Topic: Simple interest and savings (9–10 grade example)
Learning goal: Calculate simple interest and explain how changing rate/time affects total.
0–5 min — Hook: Two real-world examples (choose one). Quick poll: “What would you do with $500?”
5–10 min — Diagnostic: 3 rapid questions to check prior knowledge (percent → decimal conversions). Use results to suggest tier choices.
10–15 min — Mini teaching (whole group): model simple interest formula and one example.
15–35 min — Tiered work (students choose or are assigned)
- Bronze (guided): Fill a worksheet with 5 fill‑in calculations; follow step prompts.
- Silver (apply): Given 6 problems with different rates and times, calculate totals and graph one example.
- Gold (extend): Create a 2‑year savings plan and an advice blurb: “If you want to double X in Y years, what rate is needed?” Explain reasoning; present as a 1‑minute peer pitch.
35–40 min — Quick peer check: students swap answers with same-tier partner or cross-tier buddy for one feedback point.
40–45 min — Exit slip: “One thing I learned + one question.” Teacher reads slips and plans follow-up (small group reteach or confirm mastery).
Final tips — keep it simple and student‑centered
- Start small: tier one activity in a week before trying a whole unit.
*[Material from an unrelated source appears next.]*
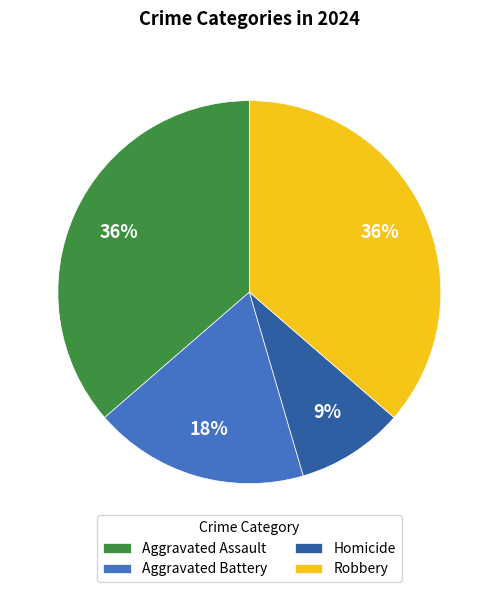

Do Aggravated Battery and Robbery together represent more than half of the pie?

Yes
- Use neutral labels, keep dignity high.
- Always link the tier to a common learning objective.
- Make choices meaningful and linked to real life (novelty and usefulness boost intrinsic motivation).
- Use data from quick checks/exit slips to adapt next lesson.
If you want, you can ask AI (ChatGTP, Gemini, etc.) to:
- Draft three tiered tasks for a specific lesson you’re teaching this week.
- Make a short rubric you can paste into your gradebook.